Maya, que al parecer estaba igualmente asentada, había enviudado. Esta situación a menudo es motivo de alegría, aunque hasta los gorrones y gandules con los que mis hermanas se casaban raramente acababan en las fauces de los leones de la arena en Tripolitania tras ser juzgados por blasfemia. Pocas eran las familias del Aventino que pudieran alardear de tanta emoción, y nosotros tratábamos de no decir nada sobre aquella deshonra por el bien de los hijos de Maya. Sin duda, mentir sobre ello incrementaba su sensación de aislamiento. También había cometido otros errores. Graves. Para empezar se puso en ridículo con Anácrites, el jefe de los servicios secretos. Sobre esa situación tan delicada no podíamos hablar en absoluto.

—Creía que tan sólo les hacía falta tiempo —suspiró Helena.

—Bueno, tal vez se les pueda empujar un poco para que se acerquen el uno al otro… pero vas a necesitar un palo largo.

Petronio Longo era un muchacho grandote, y mi hermana podía ser imprevisible.

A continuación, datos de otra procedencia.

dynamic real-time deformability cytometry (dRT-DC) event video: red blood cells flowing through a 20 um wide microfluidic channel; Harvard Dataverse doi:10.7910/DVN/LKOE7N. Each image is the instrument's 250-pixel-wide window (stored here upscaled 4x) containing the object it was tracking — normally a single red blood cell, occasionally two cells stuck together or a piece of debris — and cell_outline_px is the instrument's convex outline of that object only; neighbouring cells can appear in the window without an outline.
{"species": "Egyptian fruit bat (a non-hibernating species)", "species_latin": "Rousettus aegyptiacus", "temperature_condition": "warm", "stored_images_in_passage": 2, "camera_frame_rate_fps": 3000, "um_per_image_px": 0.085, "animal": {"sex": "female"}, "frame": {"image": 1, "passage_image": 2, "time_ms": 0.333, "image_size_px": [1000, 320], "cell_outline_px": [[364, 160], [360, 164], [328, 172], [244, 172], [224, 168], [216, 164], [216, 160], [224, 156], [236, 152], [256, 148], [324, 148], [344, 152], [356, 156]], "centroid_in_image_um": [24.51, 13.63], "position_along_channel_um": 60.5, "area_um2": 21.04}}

—Mejor será no interferir, Marco.

—De acuerdo.

Si lo malo de alojarse en una residencia oficial eran las constantes conversaciones sobre ternas triviales, lo bueno, en las ocasiones en las que Helena y yo nos escabullíamos solos, era que podíamos gozar de nuestra soledad.
Nux
, mi perra, se hallaba en aquel momento escarbando al otro lado de la puerta, pero podíamos hacer como si no la oyéramos. Nuestras dos hijitas, junto con los hijos de Maya, estaban a salvo bajo la custodia del personal de la guardería de Elia Camila. Hasta nuestra inútil niñera se había integrado y era de alguna utilidad; yo soñaba con que se quedara cuando nos marcháramos.

—Esto está muy bien — dije, estirándome perezosamente—. Lo que necesitamos es una casa con tantas habitaciones que nadie pueda encontrarnos, y con cohortes de personal obediente entrenado para limpiar con una esponja y en silencio los restos esparcidos de puré de los niños con una sonrisa tolerante.